Lou Reed, morto ontem aos 71 anos, nunca foi um artista popular, mas sua influência no rock é avassaladora. Seu tom agradavelmente monocórdio, as letras falando da vida bandida de Nova York e seus personagens, a crueza e a simplicidade do som, a atitude… Isso foi copiado por todo o mundo. Para citar alguns que fizeram covers de suas músicas: Bowie, U2, Duran Duran, The Runaways, Jane’s Addiction, Susan Boyle, Beck, Nick Cave, REM e Joy Division.
A causa da morte não foi esclarecida. Ele fez um transplante de fígado há pouco tempo. Reed foi longe, se se levar em conta que ele viveu o que ele cantava. Os travestis, drogas, prostitutas, bares, de suas músicas não lhe eram estranhos. Foi viciado em heroína, cocaína e mais algumas coisas. A franqueza com que abordava esses assuntos em sua arte foi revolucionária.
Como Dylan, usava referências literárias. Como Dylan, era culto (gravou um disco chatíssimo recitando Edgar Allan Poe). Tinha também um talento notável para mudar a imagem e para a autossabotagem. Era assumidamente grosso e mal educado, especialmente com jornalistas. Eu o vi num show em que não deu um mísero “boa noite”, desfigurou suas canções em arranjos absurdos, tocou de costas e foi embora sem bis.
Lou foi um dos fundadores do Velvet Underground em Nova York nos anos 60. Logo a banda seria adotada por Andy Warhol, que se tornaria seu empresário e guru. Por sugestão de Warhol, o grupo incorporou a alemã Nico como vocalista. Em 1967, lançaram o incrível “The Velvet Underground & Nico”, o famoso “disco da banana”.

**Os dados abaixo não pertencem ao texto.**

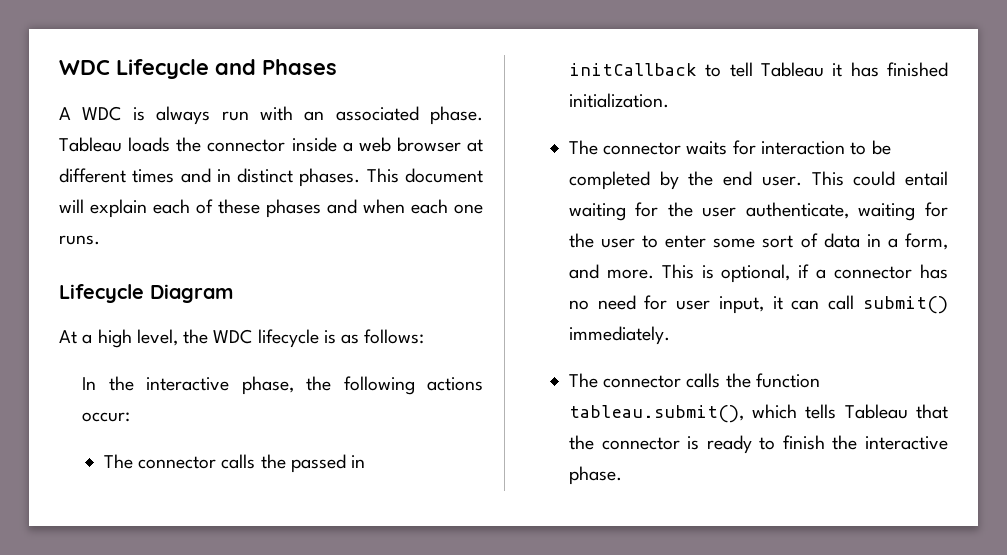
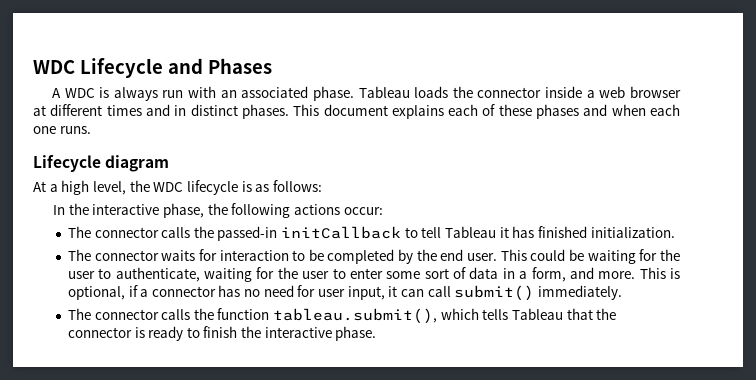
[59,199,147,218] will explain -> [391,105,444,119] explains
[150,284,233,303] Diagram -> [105,155,170,172] diagram
[290,454,366,473] passed in -> [217,226,278,241] passed-in
[905,171,948,186] [568,202,737,221] entail waiting for the user -> [569,249,680,264] [67,268,112,279] be waiting for the user to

Enquanto os hippies dominavam a Terra falando em paz e amor, maconha, LSD e roupas coloridas, os velvets só se vestiam de preto e Lou declamava que estava esperando seu traficante com 26 dólares no bolso. Havia também menções a sadomasoquismo, um hino à heroína de 7 minutos e a história de uma menina rica chorando sozinha em seu quarto. Tudo embalado num barulho primitivo. Ninguém tocava bem, mas a chamada “química” entre os membros resultou num punk poderoso, eventualmente melódico, antes disso existir.
“The Velvet Underground & Nico” estabeleceu um padrão que se manteve posteriormente: vendeu uma mixaria. Foram 30 mil cópias (Brian Eno criou uma tirada clássica sobre a influência do LP: cada uma dessas 30 mil pessoas montou uma banda). Lou saiu em 1970. Seu primeiro trabalho solo continha regravações do Velvet. Nada aconteceu, também.
Até “Transformer”, de 1972, produzido pelo amigo e fã David Bowie, junto com o guitarrista Mick Ronson. “Walk on the Wild Side” estourou no rádio. E ainda tinha a memorável “Perfect Day”, com sua infinita beleza melancólica, e “Satellite of Love”, com um backing de Bowie de levar às lágrimas o mais empedernido coração descrente.
Foi o pico de seu sucesso. Foi também quando o próprio Bowie, mais vários artistas e grupos, incorporaram Lou em seu trabalho. Quando o punk surgiu, em Nova York, todos sabiam Lou Reed de cor e salteado. Na época, sua ambiguidade sexual e sua ingestão de substâncias estupefacientes se tornaram uma lenda urbana. Era intratável. No álbum ao vivo “Take No Prisoners”, detonou o crítico do Village Voice, Robert Christgau, e seus colegas. “O que ele faz na cama?”, dizia um verso.
Em 1980, casou-se com Sylvia Morales e se limpou. Ficou, também, menos contundente em sua poesia (ninguém é de ferro). “Songs for Drella”, de 1991, era uma homenagem dele e do amigo de Velvet John Cale ao falecido mentor Andy Warhol. Sempre surpreendendo, apareceu num show para o papa João Paulo II no Vaticano em 2000 e fez um dueto improvável com Luciano Pavarotti em “Perfect Day”. Seu último disco é “Lulu”, em parceria com o Metallica — um dos grandes êxitos comerciais de Lou, o maior fracasso do Metallica. Estava casado com a performática Laurie Anderson.
“O rock’n’roll é tão grande que as pessoas deveriam começar a morrer por ele. Você não entende. A música lhe deu seu ritmo para que você pudesse sonhar… As pessoas simplesmente têm que morrer pela música. As pessoas estão morrendo por qualquer coisa, então por que não pela música? Morrer por ela. Não é bonito? Você não morreria por algo bonito?” De certa forma, foi o que ele fez.